5- De la même manière, la Cour administrative de Rabat a jugé, dans un arrêt de Tribunal administratif de Rabat, dossier numéro 1305.05.2012, en date du 24 octobre 2012, Association "Attak Maroc" contre le Wali de la région Rabat-Salé-Zemmour-Zaër ; que le principe fondamental est le droit d’établir des associations librement et sans autorisation préalable, à condition de respecter les dispositions de l’article 5 du décret de 1958, qui impose des obligations tant au requérant qu’à l’autorité administrative locale chargée de recevoir la déclaration et de délivrer le récépissé provisoire. Après avoir rempli les autres exigences légales, le récépissé définitif d’établissement doit être délivré dans un délai de 60 jours, faute de quoi l’association est autorisée à exercer ses activités conformément aux objectifs définis dans ses statuts. Un récépissé scellé et daté est également délivré immédiatement pour toute déclaration de modification. La décision de refuser de délivrer le récépissé constitue une dérogation aux dispositions susmentionnées, rendant cette décision un excès de pouvoir en raison de sa violation manifeste de la loi, ainsi que de son conflit avec les dispositions constitutionnelles affirmant le droit d’établir des associations, ce qui entraîne l’annulation de la décision contestée.
6- Nous mentionnons un autre jugement, cette fois-ci concernant le renouvellement des bureaux des associations ; la cour a constaté que lorsque l’autorité locale représentée par le chef a reçu une déclaration incluant les membres du bureau de l’association, elle a jugé nécessaire de se conformer à l’article 5 du décret du 15 novembre 1958, qui ne lui permet pas de juger de la légalité de l’assemblée.
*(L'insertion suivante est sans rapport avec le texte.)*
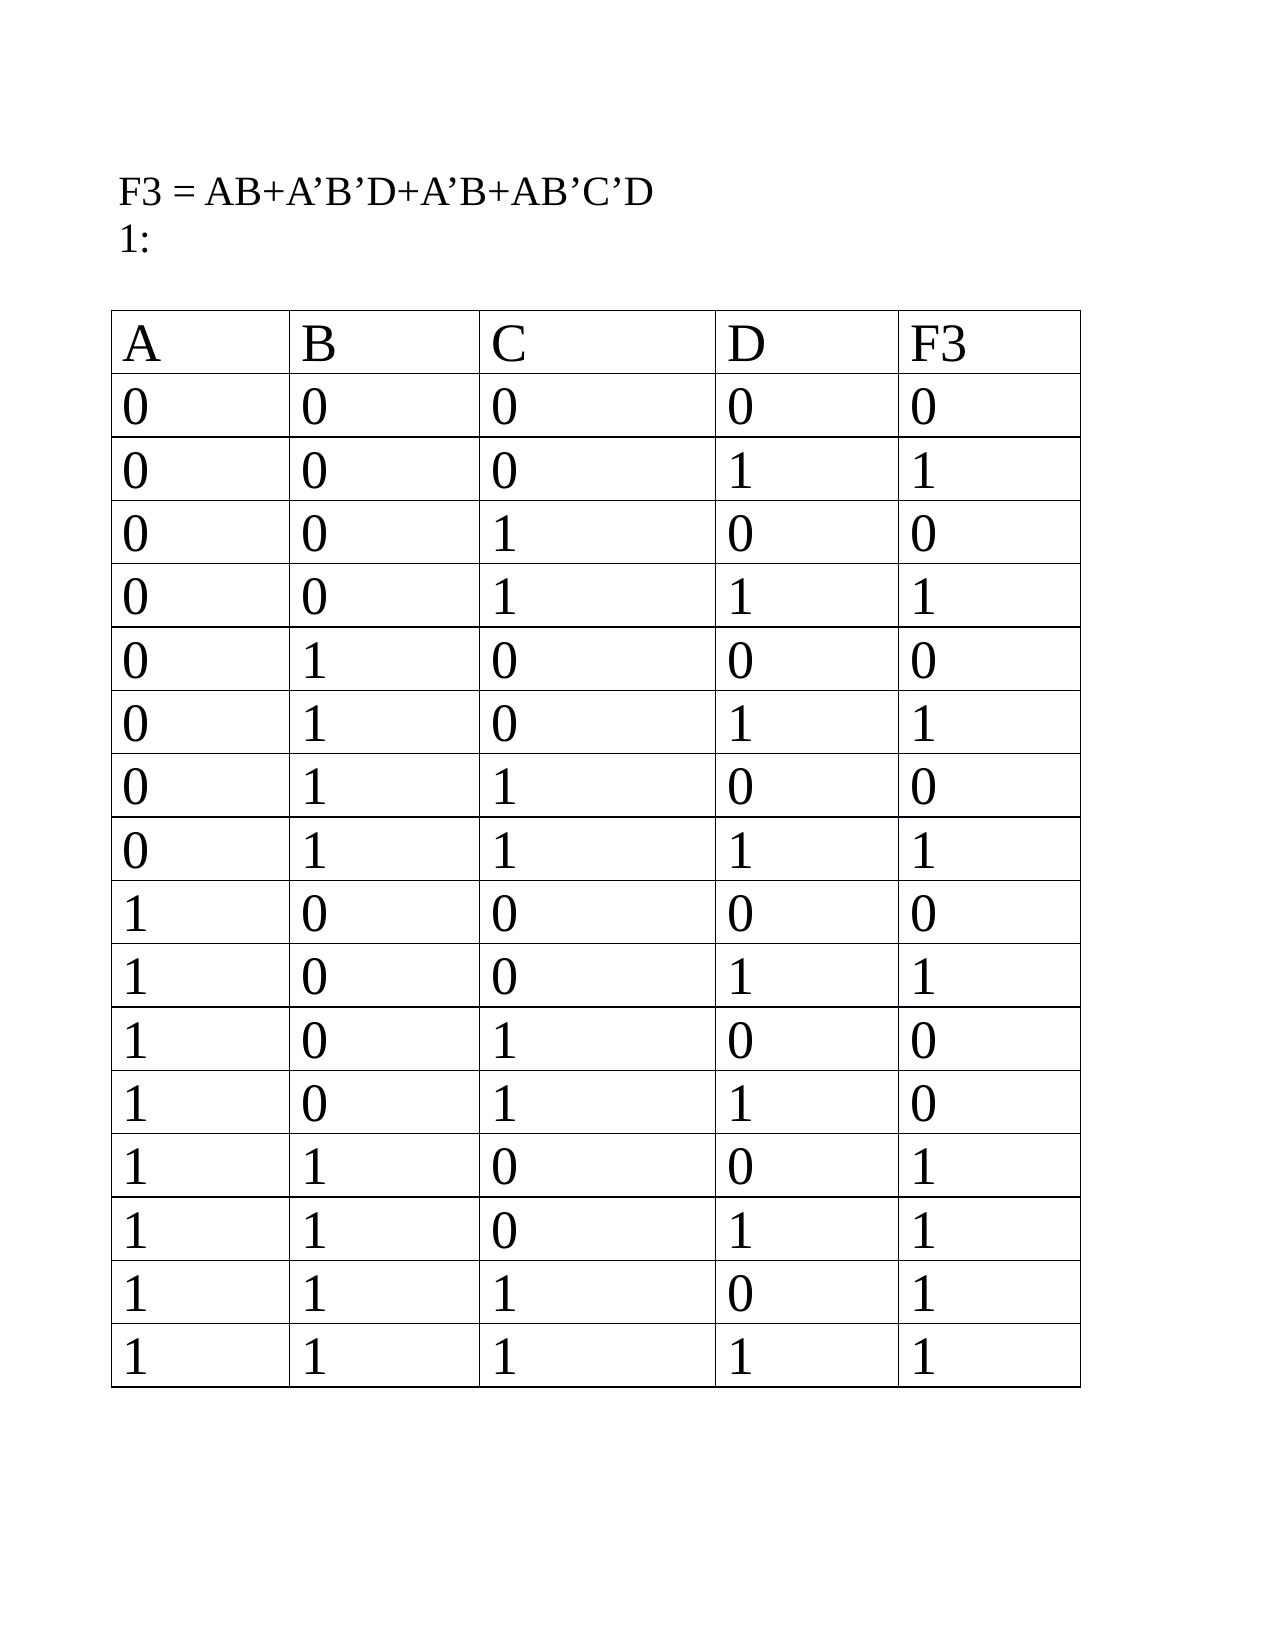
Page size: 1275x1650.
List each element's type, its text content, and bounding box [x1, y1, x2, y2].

table_cell 0 [290, 374, 479, 436]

Car seule l’autorité judiciaire est compétente pour cela sur demande des parties intéressées, considérant que cette autorité a outrepassé ses compétences. En particulier, puisque la loi sur les associations est basée sur un système de déclaration, le pouvoir judiciaire reste l’autorité exclusive pour déclarer la nullité et déterminer les violations de la loi, tant que le bureau exécutif demandant le récépissé de la déclaration de modification a insisté qu’il résultait d’une assemblée générale exceptionnelle, soutenant ainsi la décision en appel qui a annulé la décision administrative contestée. Elle a ainsi fondé sa décision sur une base juridique solide et l’a suffisamment motivée.
Le consensus juridique marocain.
Il a confirmé le caractère déclaratif du système de création des associations, où les tribunaux administratifs annulent systématiquement tout acte administratif dépassant la simple réception de la déclaration de fondation de l’association. Le refus de délivrer le récépissé provisoire est considéré par la juridiction administrative comme une décision entachée d’illégalité, ainsi qu’une erreur de gestion imputable à l’État représenté par le ministre de la Justice, pouvant entraîner une obligation de réparation. De plus, la déclaration est simplement une notification qui doit être attestée par la remise d’un récépissé temporaire.
L’administration n’est pas compétente pour examiner la légitimité des assemblées générales ; son rôle se limite à exercer les compétences qui lui sont attribuées par la loi sur les associations, consistant à vérifier si l’association remplit les conditions requises pour déposer sa déclaration conformément à la loi. Dans le même cadre, la juridiction administrative a consacré le rôle exclusif du pouvoir judiciaire en tant que seule autorité habilitée à suspendre ou dissoudre une association.